**DIRECTIVES**:
A. In the article about Okamura, rewrite the paragraph beginning "A National Guardsman, Okamura" as a short bulleted list that keeps its main facts.
B. According to the article about Okamura, whom did he replace as deputy scientist-in-charge at the observatory in 1992?

Okamura spent an additional three years, 1975-78, at the Menlo Park, Calif., facility of the U.S. Geological Survey, the observatory's parent agency.
Okamura, 63, has been deputy scientist-in-charge at the observatory since 1992, when he replaced his brother Reggie.
Whether retirement means he'll be leaving the facility is open to question. He was still at work after 5 p.m. on New Year's Eve.
"I'll be in next week, even though they're not paying me," he said.
Okamura didn't set out to be a geologist. He studied zoology, a first step to becoming a doctor. "I just didn't have the money," he said.
He turned down an offer of work at the state Department of Agriculture to join the observatory in 1961.
"Ag's loss was our gain," said Scientist-in-Charge Don Swanson.
Okamura was in the right place at the right time many times.
Within a month of his joining the observatory, 600-foot-high lava fountains broke out at Kilauea.
A National Guardsman, Okamura earned a Bronze Star in Vietnam in 1969. He returned to the observatory to work on seismology (earthquakes) and ground deformation (measurements).
"I don't look at rocks. I measure the earth," he said.

**DATA BLOCK**:
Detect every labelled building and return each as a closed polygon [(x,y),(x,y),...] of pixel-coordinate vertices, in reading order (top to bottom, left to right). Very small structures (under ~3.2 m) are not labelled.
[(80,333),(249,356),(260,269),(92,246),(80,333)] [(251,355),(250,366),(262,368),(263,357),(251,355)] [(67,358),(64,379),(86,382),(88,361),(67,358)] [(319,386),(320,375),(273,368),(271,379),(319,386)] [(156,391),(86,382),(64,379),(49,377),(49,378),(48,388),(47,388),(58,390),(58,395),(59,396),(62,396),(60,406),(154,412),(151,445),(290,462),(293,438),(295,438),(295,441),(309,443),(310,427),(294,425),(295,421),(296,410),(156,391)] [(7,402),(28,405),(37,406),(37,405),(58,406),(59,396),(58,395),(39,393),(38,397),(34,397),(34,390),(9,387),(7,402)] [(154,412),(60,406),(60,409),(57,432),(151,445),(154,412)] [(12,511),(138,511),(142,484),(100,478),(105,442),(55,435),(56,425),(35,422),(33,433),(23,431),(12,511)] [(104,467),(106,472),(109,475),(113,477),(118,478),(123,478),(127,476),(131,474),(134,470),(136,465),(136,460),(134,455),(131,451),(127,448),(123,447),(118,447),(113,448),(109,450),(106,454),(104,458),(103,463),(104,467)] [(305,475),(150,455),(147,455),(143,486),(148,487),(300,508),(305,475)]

**REPLIES**:
A.
- Okamura was a National Guardsman.
- He earned a Bronze Star in Vietnam in 1969.
- He returned to the observatory to work on seismology and ground deformation.

B. He replaced his brother Reggie.